In a previous post [1] I discussed a simple problem. But it turned out not so easy to solve for some of the larger data sets. Basically, it was an assignment problem with an extra condition. The problem was a follows:
Consider two arrays \(\color{darkblue}a_i\) (length \(\color{darkblue}m\)) and \(\color{darkblue}b_j\) (length \(\color{darkblue}n\)) with \(\color{darkblue}m \lt \color{darkblue}n\). Assign all values \(\color{darkblue}a_i\) to a \(\color{darkblue}b_j\) such that:
- Each \(\color{darkblue}b_j\) can have 0 or 1 \(\color{darkblue}a_i\) assigned to it.
- The assignments need to maintain the original order of \(\color{darkblue}a_i\). I.e. if \(\color{darkblue}a_i \rightarrow \color{darkblue}b_j\) then \(\color{darkblue}a_{i+1}\) must be assigned to a slot in \(\color{darkblue}b\) that is beyond slot \(j\). In the picture below that means that arrows cannot cross.
- Do this while minimizing the sum of the products.
In [1], I attacked this as a mixed-integer programming problem. In this post, I want to see if we can solve this as a network problem. This was largely inspired by the comments in [1].
Shortest path algorithms and models
The shortest path problem can be solved in different ways. Dijkstra's algorithm is a popular choice due to its simplicity and speed. In [2] we can read a quote by Edsger Dijkstra:
What is the shortest way to travel from Rotterdam to Groningen, in general: from given city to given city. It is the algorithm for the shortest path, which I designed in about twenty minutes. One morning I was shopping in Amsterdam with my young fiancée, and tired, we sat down on the café terrace to drink a cup of coffee and I was just thinking about whether I could do this, and I then designed the algorithm for the shortest path. As I said, it was a twenty-minute invention. In fact, it was published in '59, three years later. The publication is still readable, it is, in fact, quite nice. One of the reasons that it is so nice was that I designed it without pencil and paper. I learned later that one of the advantages of designing without pencil and paper is that you are almost forced to avoid all avoidable complexities. Eventually, that algorithm became to my great amazement, one of the cornerstones of my fame.

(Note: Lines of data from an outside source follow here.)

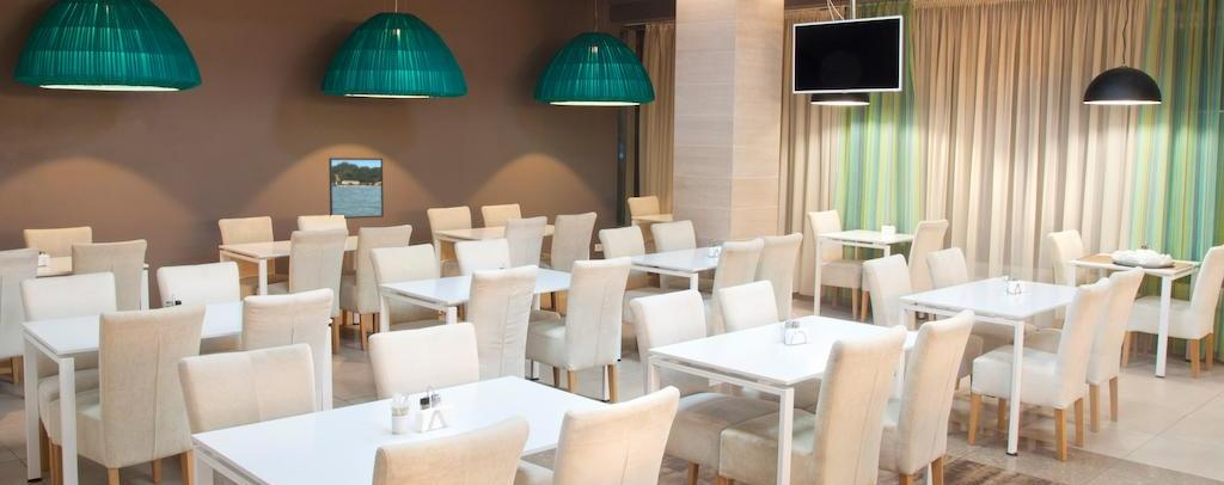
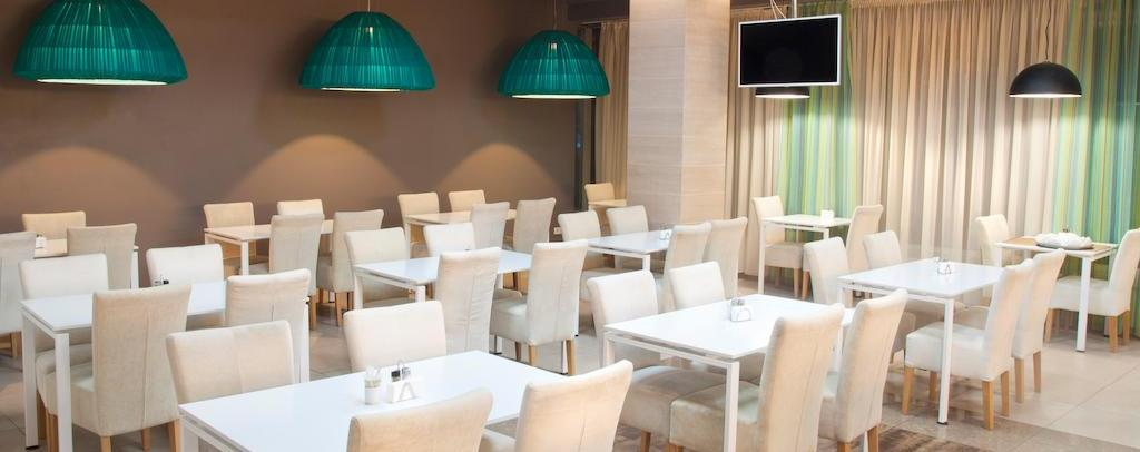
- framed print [328,156,385,220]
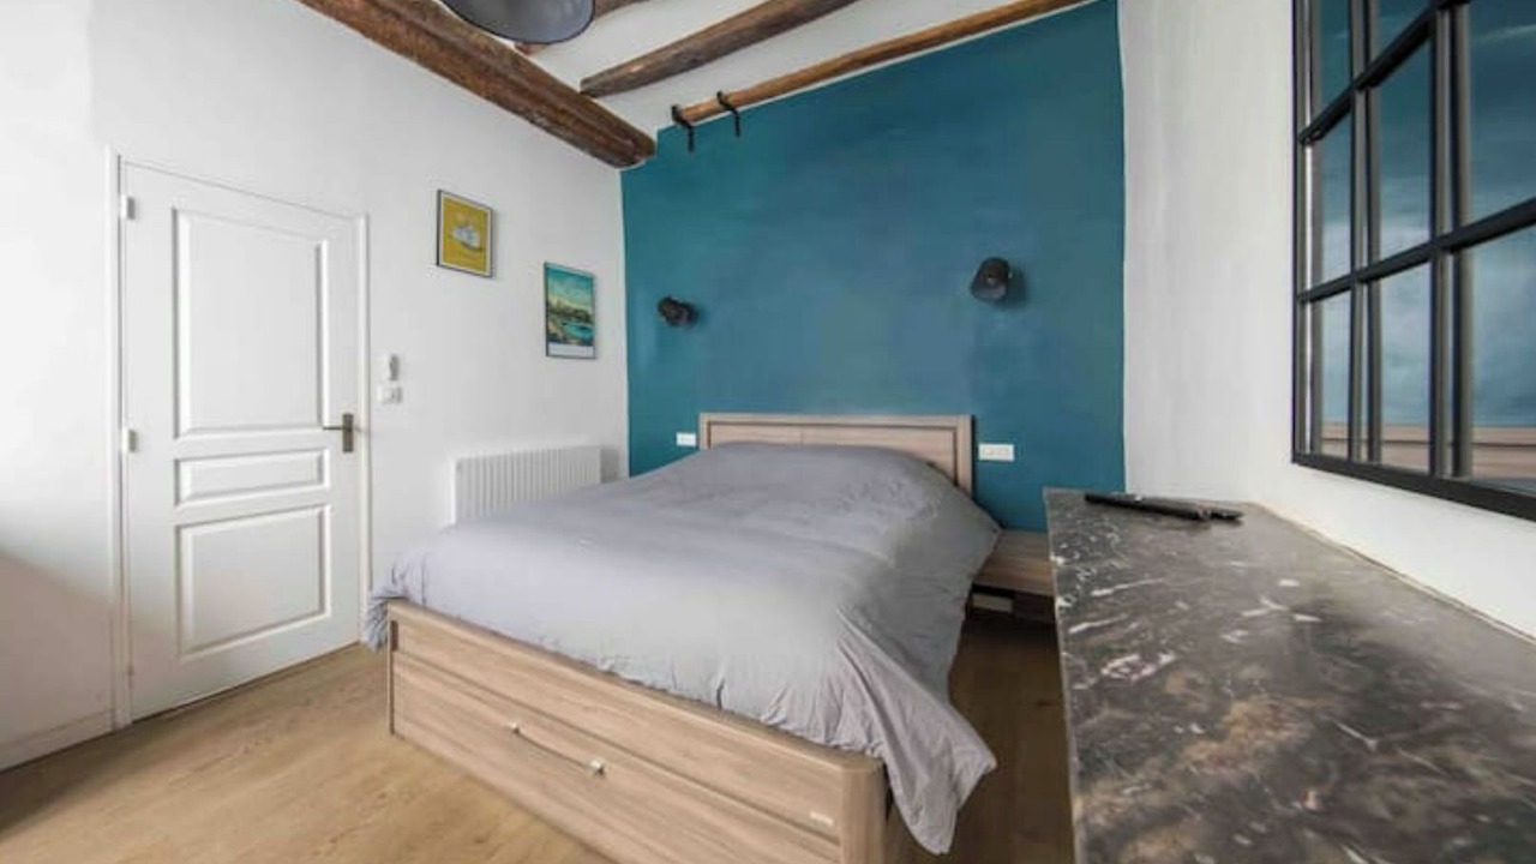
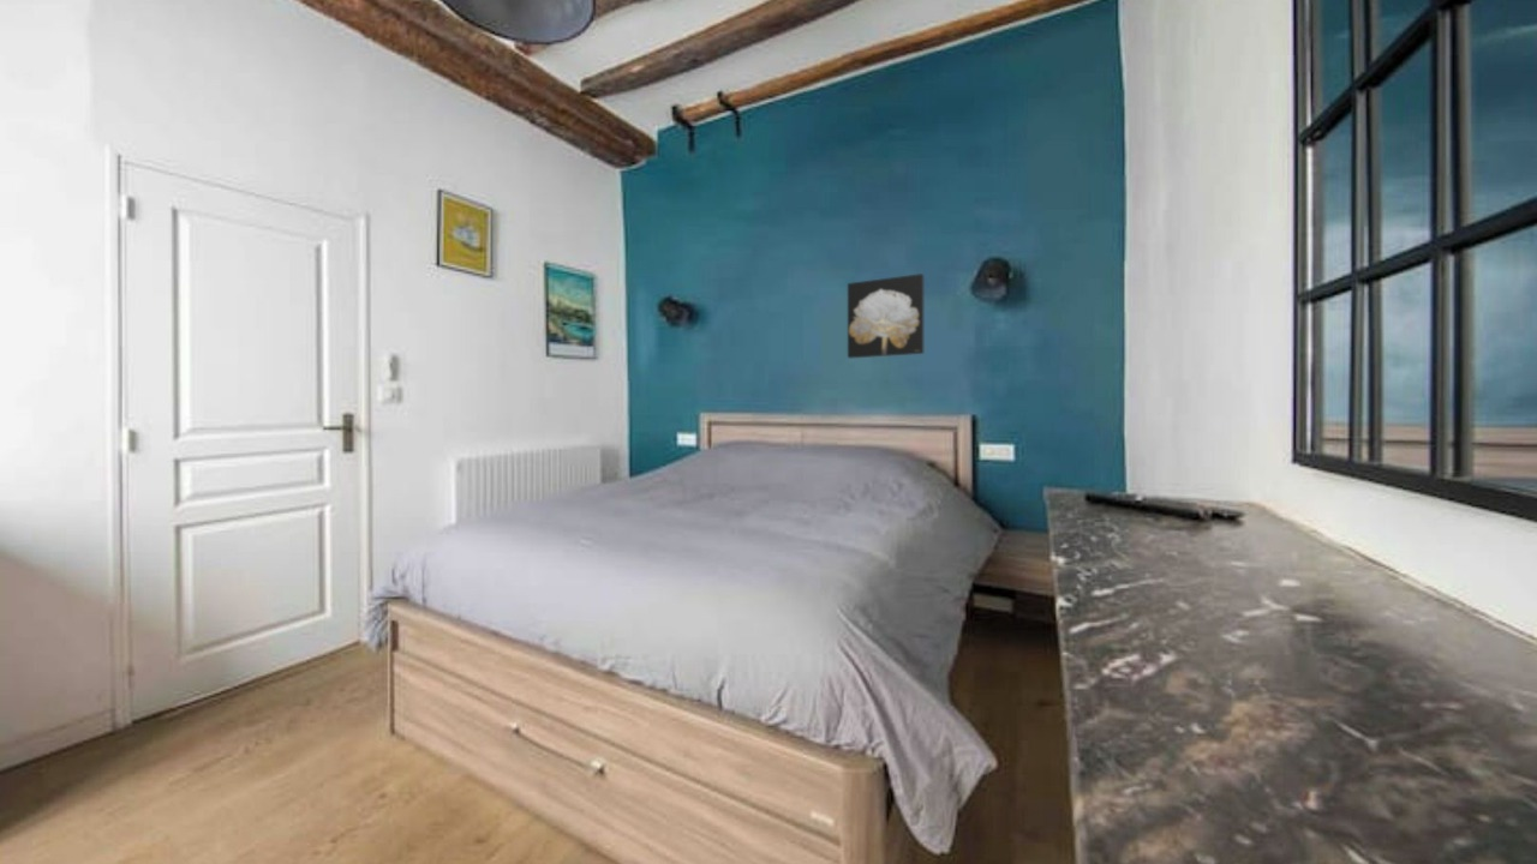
+ wall art [847,272,925,360]
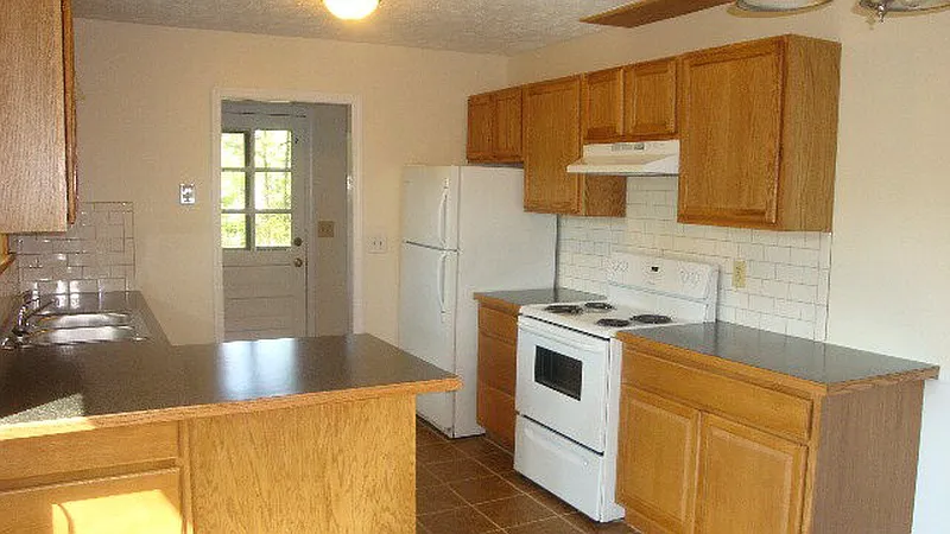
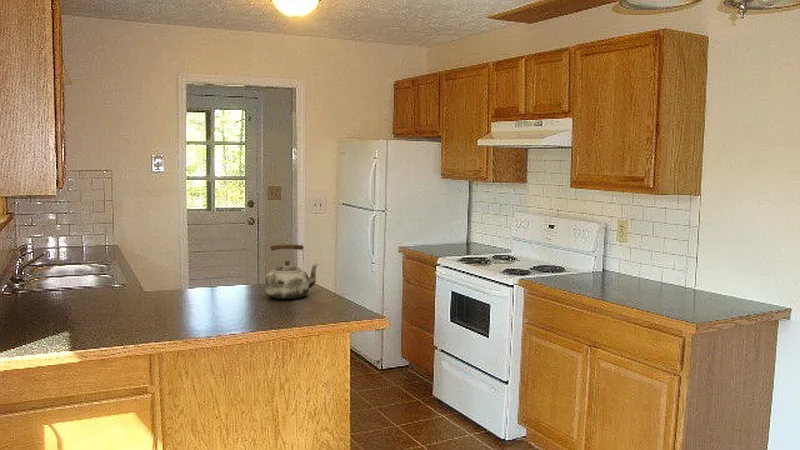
+ kettle [264,243,321,300]
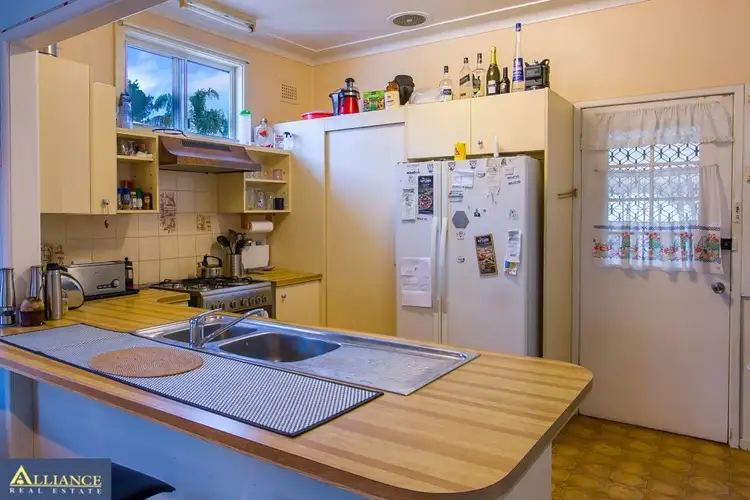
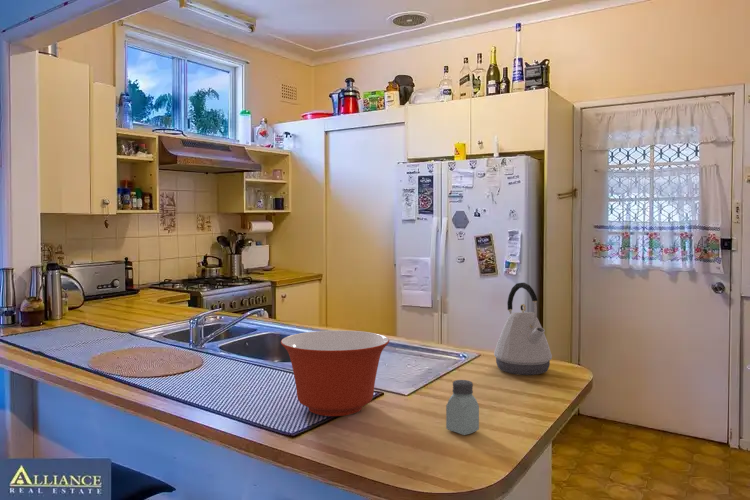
+ kettle [493,282,553,376]
+ mixing bowl [280,330,390,417]
+ saltshaker [445,379,480,436]
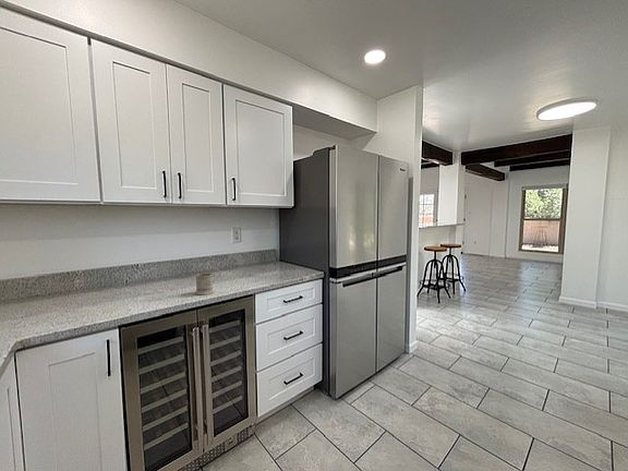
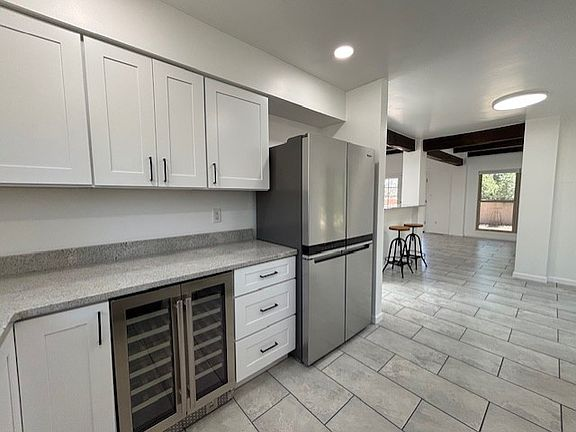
- mug [194,267,221,295]
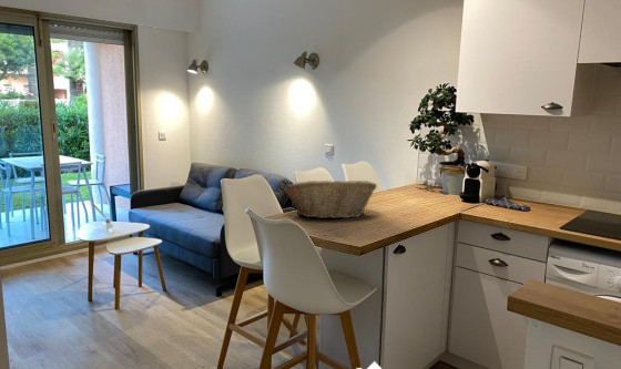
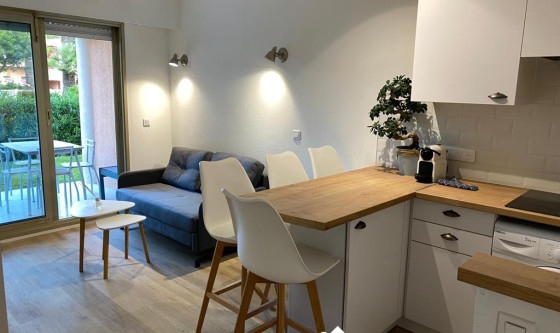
- fruit basket [283,180,378,219]
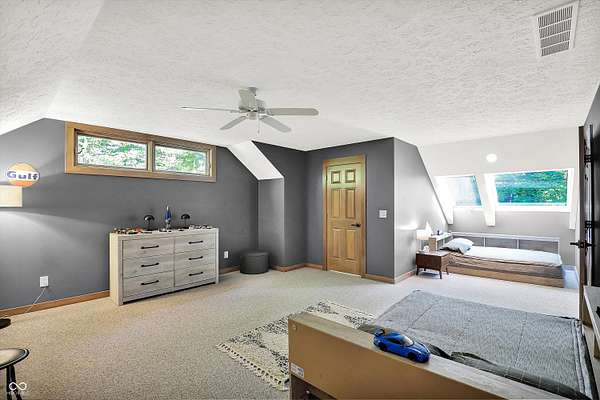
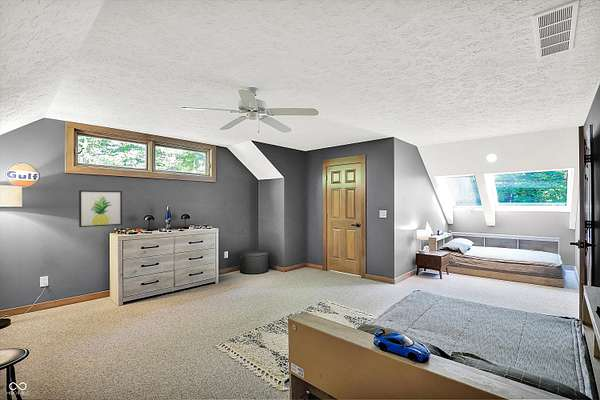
+ wall art [78,189,123,228]
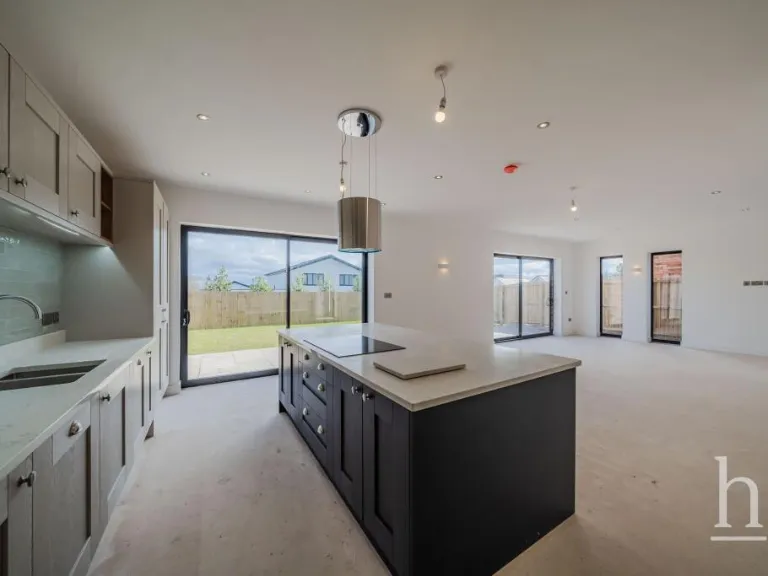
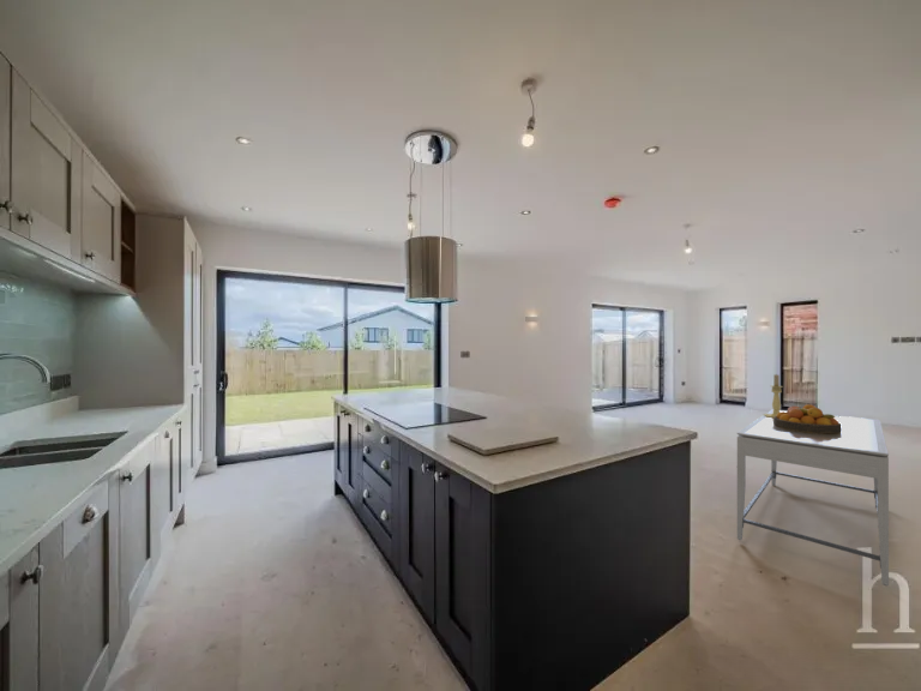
+ fruit bowl [773,403,842,433]
+ dining table [736,409,890,587]
+ candle holder [762,373,784,417]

For an early implementation in a computer program, Dijkstra used a set of 64 nodes corresponding to Dutch cities. 64 was chosen so the node number could be encoded in 6 bits [2].
The shortest path can also be formulated as an LP problem. Standard LP solvers can handle quite large problems (each node becomes a constraint, and each arc a variable). In addition, a solver like Cplex contains a specialized network solver for such LPs.
Graph
We start with the nodes. We denote the nodes by \(\color{darkblue}n_{i,j}\) representing: \(\color{darkblue}a_i\) is assigned to \(\color{darkblue}b_j\). Not all assignments are possible. For instance, we cannot assign \(\color{darkblue}a_2\) to \(\color{darkblue}b_1\). That means: node \(\color{darkblue}n_{2,1}\) does not exist.
We also need a source node and a sink node.
The arcs indicate: after assigning \(\color{darkblue}a_i \rightarrow \color{darkblue}b_j\) we need to assign the next item \(\color{darkblue}a_{i+1}\rightarrow \color{darkblue}b_{j+k}\) for some \(k\ge 1\). In addition we need to connect the source node to all nodes with \(i=1\) and the sink node to all nodes with \(i=3\) (our last \(\color{darkblue}a_i\)). So our network looks like:
 |
Network representation |
Note how any arc not connected to the sink or source node, goes to the right and downwards.
We have costs for visiting each node: \(\color{darkblue}a_i\cdot\color{darkblue}b_j\). As we want to formulate this as a shortest path problem, we need to allocate these costs to arcs. I used the incoming arcs for this. So any arc \(e_{i,j,i',j'}\) gets a cost \(\color{darkblue}a_{i'}\cdot\color{darkblue}b_{j'}\). The arcs to the sink node have a zero cost.
Note: this graph is acyclic, so negative arc lengths are ok. We will never see negative cycles.
As you can see: because the nodes have two indices, the arcs have four! That will be fun.